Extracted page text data
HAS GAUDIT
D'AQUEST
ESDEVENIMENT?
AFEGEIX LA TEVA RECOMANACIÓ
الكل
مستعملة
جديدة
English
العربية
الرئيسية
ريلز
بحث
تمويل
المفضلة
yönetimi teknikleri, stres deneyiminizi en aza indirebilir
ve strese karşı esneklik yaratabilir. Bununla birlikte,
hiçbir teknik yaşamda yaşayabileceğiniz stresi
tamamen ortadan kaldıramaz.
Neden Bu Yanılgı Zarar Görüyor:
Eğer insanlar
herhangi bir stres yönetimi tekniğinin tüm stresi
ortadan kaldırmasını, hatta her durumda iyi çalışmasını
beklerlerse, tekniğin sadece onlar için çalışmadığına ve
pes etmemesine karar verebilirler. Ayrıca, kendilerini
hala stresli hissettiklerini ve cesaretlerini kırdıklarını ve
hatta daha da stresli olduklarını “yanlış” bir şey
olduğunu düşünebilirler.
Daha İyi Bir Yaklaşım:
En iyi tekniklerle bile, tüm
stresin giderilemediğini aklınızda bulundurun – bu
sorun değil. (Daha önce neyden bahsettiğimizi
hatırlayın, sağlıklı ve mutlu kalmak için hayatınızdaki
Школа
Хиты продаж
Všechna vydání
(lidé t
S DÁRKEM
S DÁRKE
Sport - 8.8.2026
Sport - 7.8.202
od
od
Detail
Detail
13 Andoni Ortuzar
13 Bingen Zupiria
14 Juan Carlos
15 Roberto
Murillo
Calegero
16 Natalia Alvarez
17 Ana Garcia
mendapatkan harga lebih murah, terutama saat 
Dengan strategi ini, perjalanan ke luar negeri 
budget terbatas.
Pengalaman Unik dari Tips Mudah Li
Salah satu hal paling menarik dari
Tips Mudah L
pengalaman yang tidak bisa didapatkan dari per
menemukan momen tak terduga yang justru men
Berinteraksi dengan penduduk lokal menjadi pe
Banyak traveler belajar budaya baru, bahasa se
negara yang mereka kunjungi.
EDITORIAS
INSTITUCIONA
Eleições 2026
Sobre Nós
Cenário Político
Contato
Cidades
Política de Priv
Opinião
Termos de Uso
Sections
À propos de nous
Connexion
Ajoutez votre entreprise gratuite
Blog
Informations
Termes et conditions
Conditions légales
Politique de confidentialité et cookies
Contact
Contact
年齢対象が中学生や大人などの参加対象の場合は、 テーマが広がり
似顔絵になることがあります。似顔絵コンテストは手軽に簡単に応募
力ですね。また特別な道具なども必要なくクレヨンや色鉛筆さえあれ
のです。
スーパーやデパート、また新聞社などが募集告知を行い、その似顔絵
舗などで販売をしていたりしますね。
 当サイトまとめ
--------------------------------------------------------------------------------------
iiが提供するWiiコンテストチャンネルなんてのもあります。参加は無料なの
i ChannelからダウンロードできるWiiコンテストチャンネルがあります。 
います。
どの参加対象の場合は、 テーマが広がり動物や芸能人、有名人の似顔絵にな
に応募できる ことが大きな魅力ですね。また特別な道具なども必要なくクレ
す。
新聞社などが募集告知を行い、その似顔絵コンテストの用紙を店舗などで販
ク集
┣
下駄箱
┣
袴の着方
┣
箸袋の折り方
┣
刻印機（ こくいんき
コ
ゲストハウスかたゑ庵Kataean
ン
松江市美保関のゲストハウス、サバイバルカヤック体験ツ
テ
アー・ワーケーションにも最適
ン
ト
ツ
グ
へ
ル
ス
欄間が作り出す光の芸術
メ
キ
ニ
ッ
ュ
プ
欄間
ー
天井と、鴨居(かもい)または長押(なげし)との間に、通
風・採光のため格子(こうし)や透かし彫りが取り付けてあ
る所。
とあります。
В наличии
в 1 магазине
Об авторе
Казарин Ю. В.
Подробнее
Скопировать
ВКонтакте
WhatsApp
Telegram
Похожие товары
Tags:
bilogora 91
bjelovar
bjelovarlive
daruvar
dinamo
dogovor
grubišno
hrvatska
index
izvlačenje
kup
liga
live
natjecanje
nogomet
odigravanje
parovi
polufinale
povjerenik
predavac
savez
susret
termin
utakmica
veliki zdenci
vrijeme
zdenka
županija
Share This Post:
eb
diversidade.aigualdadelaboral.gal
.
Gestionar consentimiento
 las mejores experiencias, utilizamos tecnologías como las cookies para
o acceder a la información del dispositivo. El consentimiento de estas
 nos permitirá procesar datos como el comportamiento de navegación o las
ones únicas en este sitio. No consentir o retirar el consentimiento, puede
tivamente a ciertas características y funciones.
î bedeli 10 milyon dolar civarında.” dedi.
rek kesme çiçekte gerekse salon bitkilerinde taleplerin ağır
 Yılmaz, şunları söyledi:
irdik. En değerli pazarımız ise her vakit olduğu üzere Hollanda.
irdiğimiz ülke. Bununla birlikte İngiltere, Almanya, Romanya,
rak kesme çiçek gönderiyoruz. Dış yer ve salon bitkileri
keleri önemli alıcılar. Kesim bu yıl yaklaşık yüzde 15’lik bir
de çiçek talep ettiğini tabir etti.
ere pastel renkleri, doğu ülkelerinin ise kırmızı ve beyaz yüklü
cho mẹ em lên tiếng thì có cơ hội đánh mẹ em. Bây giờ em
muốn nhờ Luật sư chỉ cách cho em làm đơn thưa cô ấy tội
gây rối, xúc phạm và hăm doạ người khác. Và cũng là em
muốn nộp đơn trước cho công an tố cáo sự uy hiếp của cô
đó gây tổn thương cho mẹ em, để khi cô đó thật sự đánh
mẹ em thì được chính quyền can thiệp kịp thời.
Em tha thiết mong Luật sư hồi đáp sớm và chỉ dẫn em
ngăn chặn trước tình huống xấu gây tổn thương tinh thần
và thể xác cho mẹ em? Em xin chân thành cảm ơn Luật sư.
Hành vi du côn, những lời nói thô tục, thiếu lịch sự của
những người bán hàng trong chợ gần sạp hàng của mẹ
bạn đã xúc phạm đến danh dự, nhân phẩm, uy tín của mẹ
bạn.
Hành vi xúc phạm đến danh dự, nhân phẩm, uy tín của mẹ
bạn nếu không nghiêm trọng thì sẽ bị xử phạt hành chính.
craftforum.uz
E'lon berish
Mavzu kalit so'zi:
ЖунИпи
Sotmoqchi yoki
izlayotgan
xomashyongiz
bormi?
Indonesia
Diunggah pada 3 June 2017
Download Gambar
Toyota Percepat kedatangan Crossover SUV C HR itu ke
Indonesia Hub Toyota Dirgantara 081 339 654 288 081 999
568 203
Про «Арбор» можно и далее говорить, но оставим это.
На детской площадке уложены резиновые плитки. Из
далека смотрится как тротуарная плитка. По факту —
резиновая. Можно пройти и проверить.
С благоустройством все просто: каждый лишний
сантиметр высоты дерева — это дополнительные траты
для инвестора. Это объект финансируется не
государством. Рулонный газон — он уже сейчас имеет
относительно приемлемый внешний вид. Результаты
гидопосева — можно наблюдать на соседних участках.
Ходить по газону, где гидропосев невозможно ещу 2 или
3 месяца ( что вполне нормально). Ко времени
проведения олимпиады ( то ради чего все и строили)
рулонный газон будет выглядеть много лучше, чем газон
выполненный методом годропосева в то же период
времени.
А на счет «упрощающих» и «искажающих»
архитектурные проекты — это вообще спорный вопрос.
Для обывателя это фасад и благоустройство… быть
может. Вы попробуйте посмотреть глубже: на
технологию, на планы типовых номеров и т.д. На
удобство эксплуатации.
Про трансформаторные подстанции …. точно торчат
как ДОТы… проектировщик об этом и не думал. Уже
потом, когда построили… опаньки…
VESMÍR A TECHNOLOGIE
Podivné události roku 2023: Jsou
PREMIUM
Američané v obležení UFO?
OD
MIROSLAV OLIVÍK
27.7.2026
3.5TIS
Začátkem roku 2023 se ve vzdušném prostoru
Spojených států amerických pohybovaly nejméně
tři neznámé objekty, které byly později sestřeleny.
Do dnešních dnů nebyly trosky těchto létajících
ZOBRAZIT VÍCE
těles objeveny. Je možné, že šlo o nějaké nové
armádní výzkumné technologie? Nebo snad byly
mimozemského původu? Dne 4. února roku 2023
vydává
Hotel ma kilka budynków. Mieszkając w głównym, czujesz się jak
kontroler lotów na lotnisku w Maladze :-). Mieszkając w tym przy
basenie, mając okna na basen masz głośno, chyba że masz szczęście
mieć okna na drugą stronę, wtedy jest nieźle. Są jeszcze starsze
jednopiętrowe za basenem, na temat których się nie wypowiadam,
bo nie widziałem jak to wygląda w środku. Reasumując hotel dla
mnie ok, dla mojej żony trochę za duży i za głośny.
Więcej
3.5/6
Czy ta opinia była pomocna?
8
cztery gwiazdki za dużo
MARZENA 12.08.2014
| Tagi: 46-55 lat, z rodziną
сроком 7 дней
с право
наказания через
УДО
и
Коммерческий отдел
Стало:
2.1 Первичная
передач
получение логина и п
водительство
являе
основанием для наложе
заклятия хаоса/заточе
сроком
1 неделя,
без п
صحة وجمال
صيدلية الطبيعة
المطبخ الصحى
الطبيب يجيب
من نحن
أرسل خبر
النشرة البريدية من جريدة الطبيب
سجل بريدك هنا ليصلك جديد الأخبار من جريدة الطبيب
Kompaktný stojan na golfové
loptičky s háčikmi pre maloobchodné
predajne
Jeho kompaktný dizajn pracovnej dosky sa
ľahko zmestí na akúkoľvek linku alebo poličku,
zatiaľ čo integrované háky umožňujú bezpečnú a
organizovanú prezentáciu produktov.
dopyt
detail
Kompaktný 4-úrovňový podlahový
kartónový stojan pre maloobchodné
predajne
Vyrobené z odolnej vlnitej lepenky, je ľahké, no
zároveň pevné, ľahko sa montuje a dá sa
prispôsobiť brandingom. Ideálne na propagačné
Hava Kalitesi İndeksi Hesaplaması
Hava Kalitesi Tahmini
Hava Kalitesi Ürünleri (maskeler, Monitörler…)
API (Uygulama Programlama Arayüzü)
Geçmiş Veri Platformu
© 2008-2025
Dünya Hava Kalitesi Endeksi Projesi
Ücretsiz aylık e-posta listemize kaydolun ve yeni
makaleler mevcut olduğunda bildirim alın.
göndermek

> _Directions_: Your answer should be the lines above, from the line containing "muốn nộp đơn" up to and including the line containing "ngăn chặn trước", reproduced exactly and with nothing else.

> _Completed task_:
muốn nộp đơn trước cho công an tố cáo sự uy hiếp của cô
đó gây tổn thương cho mẹ em, để khi cô đó thật sự đánh
mẹ em thì được chính quyền can thiệp kịp thời.
Em tha thiết mong Luật sư hồi đáp sớm và chỉ dẫn em
ngăn chặn trước tình huống xấu gây tổn thương tinh thần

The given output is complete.